Pictures paired with source code:
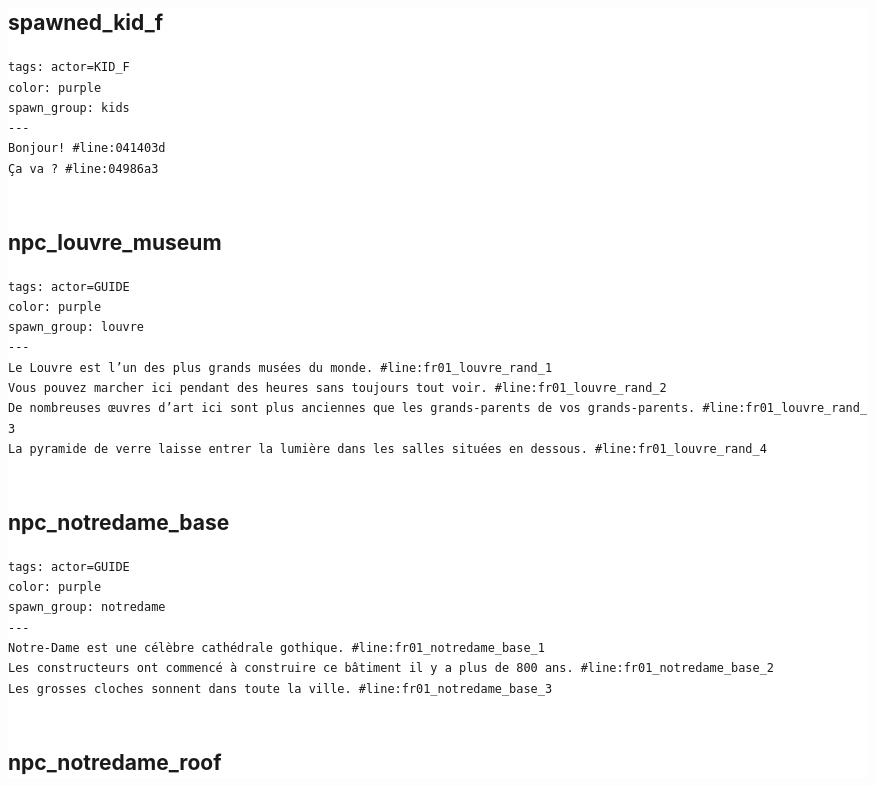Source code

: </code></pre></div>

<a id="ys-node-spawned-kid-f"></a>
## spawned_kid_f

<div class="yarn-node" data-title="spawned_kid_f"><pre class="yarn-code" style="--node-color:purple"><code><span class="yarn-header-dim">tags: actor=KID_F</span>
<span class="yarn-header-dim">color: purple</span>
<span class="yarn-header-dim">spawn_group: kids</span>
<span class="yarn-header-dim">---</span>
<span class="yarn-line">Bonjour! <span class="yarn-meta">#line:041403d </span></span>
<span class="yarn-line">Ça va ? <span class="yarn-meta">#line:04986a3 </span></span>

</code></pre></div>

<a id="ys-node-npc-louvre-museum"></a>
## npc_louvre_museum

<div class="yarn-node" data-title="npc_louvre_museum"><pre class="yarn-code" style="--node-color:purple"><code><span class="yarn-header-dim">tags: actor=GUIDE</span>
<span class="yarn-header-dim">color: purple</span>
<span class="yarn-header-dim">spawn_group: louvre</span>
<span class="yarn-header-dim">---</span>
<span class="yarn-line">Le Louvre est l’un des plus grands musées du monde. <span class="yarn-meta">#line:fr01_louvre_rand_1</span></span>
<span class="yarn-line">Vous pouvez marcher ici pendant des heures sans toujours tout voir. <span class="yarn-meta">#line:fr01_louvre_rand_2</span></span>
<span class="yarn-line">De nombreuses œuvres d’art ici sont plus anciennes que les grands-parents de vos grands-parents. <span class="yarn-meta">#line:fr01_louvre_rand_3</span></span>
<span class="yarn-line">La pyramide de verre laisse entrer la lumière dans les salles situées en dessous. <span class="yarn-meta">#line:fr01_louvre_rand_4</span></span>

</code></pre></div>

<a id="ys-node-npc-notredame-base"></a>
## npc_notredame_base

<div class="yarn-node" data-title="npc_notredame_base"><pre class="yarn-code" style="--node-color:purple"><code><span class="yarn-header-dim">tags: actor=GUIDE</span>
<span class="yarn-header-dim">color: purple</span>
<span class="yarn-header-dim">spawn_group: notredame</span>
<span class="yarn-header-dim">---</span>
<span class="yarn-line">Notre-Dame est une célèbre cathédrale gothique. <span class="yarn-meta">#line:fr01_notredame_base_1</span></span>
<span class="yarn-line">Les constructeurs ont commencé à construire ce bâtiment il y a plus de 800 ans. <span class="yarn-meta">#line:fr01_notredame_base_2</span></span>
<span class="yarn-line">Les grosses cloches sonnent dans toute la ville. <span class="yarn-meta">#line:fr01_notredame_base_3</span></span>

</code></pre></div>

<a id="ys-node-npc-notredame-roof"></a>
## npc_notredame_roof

---

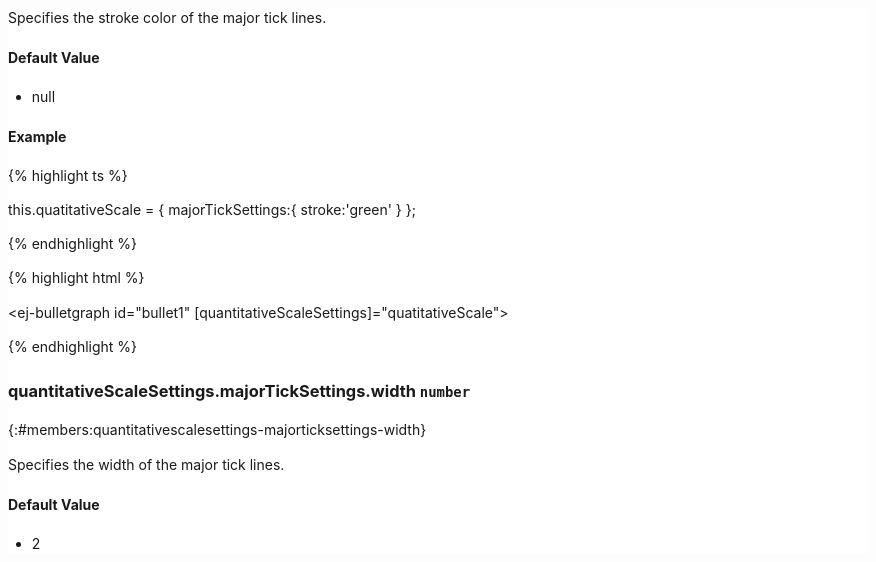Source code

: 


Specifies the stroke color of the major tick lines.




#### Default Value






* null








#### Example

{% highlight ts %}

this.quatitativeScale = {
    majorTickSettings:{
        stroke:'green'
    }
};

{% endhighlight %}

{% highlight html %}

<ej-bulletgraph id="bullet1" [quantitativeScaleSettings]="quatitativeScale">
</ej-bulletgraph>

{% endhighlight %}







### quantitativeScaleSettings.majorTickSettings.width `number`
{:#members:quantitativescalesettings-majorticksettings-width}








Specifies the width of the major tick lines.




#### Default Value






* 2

WHAT YOU WILL DO:
Answer with one number only: how many lines of the entries above include the word "title"?

SOLUTION TO THE EXERCISE:
3